Broken man

THE Diary was sad to hear of the death of footballing icon Jimmy Greaves. Although he played for England, his greatest partnership was undoubtedly with Scotsman Ian St John. The duo brought hilarity and hijinks to the beautiful game with their memorable TV show Saint and Greavsie.

Jimmy was always quick with a quality quip. He once said of former Rangers player, Paul Gascoigne, that he was "a man capable of breaking both leg and wind at the same time.”

Tolkien nonsense

GLASGOW crime scribe Douglas Skelton has revealed that in his future creative endeavours he will be blending fantasy fiction with his love of a good mystery.

“I'm planning a set of stories set in Middle Earth in which a well-known character with a dual personality dons a raincoat, smokes a cigar and solves crimes,” he says. “It will be called Gollumbo.”

Going to town

A RECENT tale about amorously inclined schoolboys travelling to Paisley motivates several readers, including Russell Smith from Largs, to point out that "Paisley" has a less innocent meaning when lurv is being discussed.

Russell tells us that a friend of his was once given a lecture on the birds and the bees by his father, where the following advice was proffered: “When you’re going with a lassie, stop at Paisley. Don’t go all the way to Glasgow.”

The Diary is shocked to discover that Scottish locations have ulterior erotic definitions.

We are now hesitant to enquire what it truly means to pop in to Auchenshuggle…

Hot water

“I’M always taking photos beside boiling kettles,” says reader Paula Moore. “I must have selfie steam issues.”

Paint it… brown

A FRIEND going to work at the recent Isle of Wight Festival reminded reader Gordon McRae of an ancient conundrum.

Q: What is cream and brown and comes steaming out of Cowes?

A: The Isle of Wight ferry.

“Unfortunately changes in livery for the ferries over the years has rendered the joke nonsense,” sighs Gordon.

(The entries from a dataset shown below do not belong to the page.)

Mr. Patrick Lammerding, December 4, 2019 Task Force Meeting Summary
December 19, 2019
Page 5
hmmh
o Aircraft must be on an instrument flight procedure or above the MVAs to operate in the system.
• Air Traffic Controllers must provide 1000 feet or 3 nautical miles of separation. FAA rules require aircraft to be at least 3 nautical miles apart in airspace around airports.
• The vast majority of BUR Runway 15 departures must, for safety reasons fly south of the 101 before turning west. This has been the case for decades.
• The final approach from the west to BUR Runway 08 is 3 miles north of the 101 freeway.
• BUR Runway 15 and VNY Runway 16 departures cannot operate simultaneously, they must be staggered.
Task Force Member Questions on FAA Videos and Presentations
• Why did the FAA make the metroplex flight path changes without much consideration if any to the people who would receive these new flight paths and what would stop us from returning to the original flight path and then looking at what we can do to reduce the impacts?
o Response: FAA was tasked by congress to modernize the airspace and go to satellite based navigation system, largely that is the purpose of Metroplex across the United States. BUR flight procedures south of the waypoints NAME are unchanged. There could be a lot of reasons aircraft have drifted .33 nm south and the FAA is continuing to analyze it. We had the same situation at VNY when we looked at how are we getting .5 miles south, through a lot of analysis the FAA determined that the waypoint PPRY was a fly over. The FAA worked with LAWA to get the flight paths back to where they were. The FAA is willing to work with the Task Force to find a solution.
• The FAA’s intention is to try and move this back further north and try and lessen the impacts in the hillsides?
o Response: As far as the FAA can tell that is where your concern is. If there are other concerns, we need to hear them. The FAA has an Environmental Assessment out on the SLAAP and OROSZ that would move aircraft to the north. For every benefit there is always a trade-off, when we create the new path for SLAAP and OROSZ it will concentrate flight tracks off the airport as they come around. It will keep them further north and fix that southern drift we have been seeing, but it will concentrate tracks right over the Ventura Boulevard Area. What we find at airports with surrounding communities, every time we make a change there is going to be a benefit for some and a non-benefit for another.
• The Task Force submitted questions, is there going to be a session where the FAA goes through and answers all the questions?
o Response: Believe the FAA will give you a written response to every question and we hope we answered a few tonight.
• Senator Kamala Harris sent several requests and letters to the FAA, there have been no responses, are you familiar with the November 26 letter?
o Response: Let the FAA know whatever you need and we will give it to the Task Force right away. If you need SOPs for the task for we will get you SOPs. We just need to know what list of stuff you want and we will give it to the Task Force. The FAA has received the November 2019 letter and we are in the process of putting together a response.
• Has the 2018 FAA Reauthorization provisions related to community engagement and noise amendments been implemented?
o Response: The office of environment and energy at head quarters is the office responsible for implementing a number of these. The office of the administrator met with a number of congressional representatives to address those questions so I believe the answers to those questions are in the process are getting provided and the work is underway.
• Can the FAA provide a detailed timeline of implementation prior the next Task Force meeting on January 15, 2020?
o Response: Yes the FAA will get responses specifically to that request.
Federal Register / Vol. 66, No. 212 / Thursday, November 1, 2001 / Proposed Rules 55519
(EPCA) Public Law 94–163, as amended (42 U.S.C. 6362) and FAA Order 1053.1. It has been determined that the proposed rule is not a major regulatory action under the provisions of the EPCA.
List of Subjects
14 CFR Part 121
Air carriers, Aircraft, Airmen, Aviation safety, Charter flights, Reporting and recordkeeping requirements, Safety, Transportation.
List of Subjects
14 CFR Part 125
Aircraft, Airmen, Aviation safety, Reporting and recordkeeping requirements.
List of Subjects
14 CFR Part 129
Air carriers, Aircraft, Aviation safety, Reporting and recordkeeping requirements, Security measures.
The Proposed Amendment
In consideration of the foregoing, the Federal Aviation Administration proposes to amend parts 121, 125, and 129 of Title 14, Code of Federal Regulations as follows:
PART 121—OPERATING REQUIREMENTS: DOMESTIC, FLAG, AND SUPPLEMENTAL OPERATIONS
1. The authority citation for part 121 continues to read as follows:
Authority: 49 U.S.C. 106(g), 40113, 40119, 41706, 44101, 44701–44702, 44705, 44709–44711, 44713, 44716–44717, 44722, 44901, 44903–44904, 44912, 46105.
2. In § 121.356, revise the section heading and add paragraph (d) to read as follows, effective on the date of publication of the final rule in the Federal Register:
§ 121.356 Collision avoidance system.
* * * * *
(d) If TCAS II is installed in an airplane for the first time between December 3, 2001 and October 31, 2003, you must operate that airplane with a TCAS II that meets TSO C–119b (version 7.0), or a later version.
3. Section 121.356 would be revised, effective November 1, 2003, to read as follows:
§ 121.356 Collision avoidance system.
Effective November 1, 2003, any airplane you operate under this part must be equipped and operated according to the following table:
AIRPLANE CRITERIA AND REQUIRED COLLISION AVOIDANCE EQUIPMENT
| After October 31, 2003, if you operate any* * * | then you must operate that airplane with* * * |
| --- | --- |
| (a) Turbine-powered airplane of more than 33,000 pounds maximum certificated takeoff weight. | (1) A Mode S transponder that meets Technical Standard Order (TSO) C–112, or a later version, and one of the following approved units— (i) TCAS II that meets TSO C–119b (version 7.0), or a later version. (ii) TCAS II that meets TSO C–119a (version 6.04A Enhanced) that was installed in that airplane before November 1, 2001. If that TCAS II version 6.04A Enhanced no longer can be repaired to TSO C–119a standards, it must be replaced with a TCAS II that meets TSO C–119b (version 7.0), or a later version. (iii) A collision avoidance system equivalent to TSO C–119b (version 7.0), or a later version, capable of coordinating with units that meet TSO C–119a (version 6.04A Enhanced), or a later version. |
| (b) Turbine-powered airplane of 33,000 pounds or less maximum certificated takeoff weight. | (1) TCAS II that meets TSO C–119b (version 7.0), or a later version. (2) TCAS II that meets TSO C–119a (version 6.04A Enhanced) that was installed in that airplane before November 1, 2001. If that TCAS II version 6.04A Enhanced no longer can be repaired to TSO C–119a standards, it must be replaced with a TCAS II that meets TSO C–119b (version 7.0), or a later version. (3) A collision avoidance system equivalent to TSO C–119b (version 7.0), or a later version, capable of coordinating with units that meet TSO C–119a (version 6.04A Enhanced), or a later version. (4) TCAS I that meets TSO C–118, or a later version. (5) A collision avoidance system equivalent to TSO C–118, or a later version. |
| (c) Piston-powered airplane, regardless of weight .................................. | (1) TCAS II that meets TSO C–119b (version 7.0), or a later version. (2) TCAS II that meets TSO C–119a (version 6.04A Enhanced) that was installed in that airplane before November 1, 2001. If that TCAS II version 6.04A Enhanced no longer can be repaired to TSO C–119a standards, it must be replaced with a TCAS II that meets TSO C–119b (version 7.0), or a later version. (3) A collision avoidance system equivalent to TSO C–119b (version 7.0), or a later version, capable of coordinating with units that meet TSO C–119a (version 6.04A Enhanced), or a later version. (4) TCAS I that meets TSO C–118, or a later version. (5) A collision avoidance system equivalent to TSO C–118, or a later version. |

Not to worry. If Gordon ever finds himself in Cowes harbour in the dead of night, surreptitiously carrying tins of cream and brown paint, he can always render the joke topical once more.

Food for thought

INSPIRED by a Diary tale about a certain twisty-turny chocolate snack, reader John Dunlop asks a most profound question: “Has anybody ever had a Straight Wurly?”

Hard to swallow

A TALE of intrigue and edibles. Reader Susan Wainwright tells us she recently joined a secret cooking society. “But I’ve now been banned,” she sighs. “I kept spilling the beans.”